Amazon EMR provides a managed Hadoop framework that makes it easy, fast, and cost-effective to run data process frameworks. Amazon EMR consumes and processes real-time data from Amazon Kinesis, Apache Kafka, or other data streams with Spark Streaming. Amazon EMR performs streaming analytics in a fault-tolerant way and writes results to AWS S3 or HDFS. Amazon EMR can be used to quickly and cost-effectively perform data transformation workloads (ETL) such as, sort, aggregate, and join, on large datasets.

Alibaba Cloud E-MapReduce is a big data processing system solution running on Alibaba Cloud platform. E-MapReduce is built on Alibaba Cloud Elastic Compute Service (ECS) based on open source Apache Hadoop and Apache Spark. It facilitates usage of the other peripheral systems (for example, Apache Hive, Apache Pig and HBase) in the Hadoop and Spark ecosystems to analyze and process their own data. Moreover, you can also export and import data to other cloud data storage systems and database systems easily, such as Alibaba Cloud OSS and Alibaba Cloud ApsaraDB for RDS.

AWS Redshift data house is an enterprise level relational database query and management system. AWS Redshift supports multiple types of applications, including business intelligence (BI), reports, data and analytic tools, to establish client connection.

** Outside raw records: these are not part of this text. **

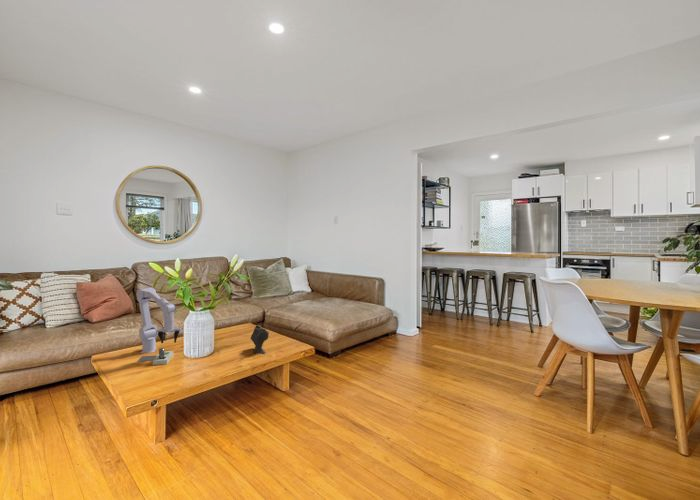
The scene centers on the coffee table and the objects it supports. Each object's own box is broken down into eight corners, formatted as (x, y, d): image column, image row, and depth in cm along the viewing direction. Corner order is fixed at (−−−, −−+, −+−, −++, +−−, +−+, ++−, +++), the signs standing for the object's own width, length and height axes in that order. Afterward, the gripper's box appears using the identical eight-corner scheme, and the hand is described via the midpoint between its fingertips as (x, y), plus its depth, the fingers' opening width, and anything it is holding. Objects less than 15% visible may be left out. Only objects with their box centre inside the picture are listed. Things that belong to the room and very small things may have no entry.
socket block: (160, 356, 222) (160, 351, 222) (173, 355, 224) (173, 351, 224) (152, 365, 206) (152, 360, 206) (166, 364, 208) (166, 359, 208)
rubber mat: (141, 356, 220) (141, 356, 220) (158, 355, 222) (158, 355, 222) (136, 362, 210) (136, 361, 210) (154, 361, 213) (154, 360, 213)
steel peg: (159, 362, 212) (159, 348, 212) (164, 361, 213) (164, 347, 213) (158, 363, 209) (158, 349, 209) (163, 363, 210) (163, 349, 210)
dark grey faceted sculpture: (272, 346, 247) (272, 322, 246) (265, 354, 231) (265, 328, 230) (253, 345, 248) (254, 321, 247) (245, 352, 233) (246, 327, 232)
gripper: (154, 324, 214) (154, 345, 214) (179, 323, 217) (179, 343, 218) (158, 321, 220) (157, 341, 221) (181, 320, 224) (181, 340, 225)
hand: (168, 342), depth 220 cm, fingers open, 7 cm apart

AWS Redshift Spectrum allows you to store and process data at any time as needed.

Alibaba Cloud MaxCompute is the largest big data cloud service platform in China, and provides massive data storage, massive data computing, as well as data exchange among multiple organizations. Alibaba Cloud MaxCompute is a large distributed computing system independently developed by Alibaba Group. MaxCompute supports multi-cluster dual-active disaster recovery. You don’t have to concern about the infrastructure stability, which allows you to concentrate on your own business. MaxCompute also ensures data consistency and continuity of its services. Alibaba Cloud MaxCompute provides users with a comprehensive set of big data development tools to improve data import and export solutions, as well as various classic distributed computing models to quickly solve massive data computation, effectively reduce enterprise cost, and safeguard data security.

Alibaba Cloud MaxCompute has better support on ecological connectivity and community compatibility. In terms of data format support, Alibaba Cloud MaxCompute and AWS Redshift are basically tied. They both have their own security policies, but security policies of Alibaba Cloud MaxCompute are more extensive. In terms of data backup, AWS Redshift’s automatic snapshot function can continuously back up data from the clusters to AWS S3. Snapshots are automatically created in a continuous and incremental manner. AWS Redshift stores your snapshots for a customized period, which can be 1 to 35 days. For Alibaba Cloud MaxCompute, data is stored in Apsara system’s clusters. Apsara Distributed File System in Apsara system is in triplicate, and uses a multi-master mechanism to ensure the masters’ availability, and data reliability. Apsara Distributed File System guarantees both high data availability and high service availability. Alibaba Cloud MaxCompute also supports timed data backup.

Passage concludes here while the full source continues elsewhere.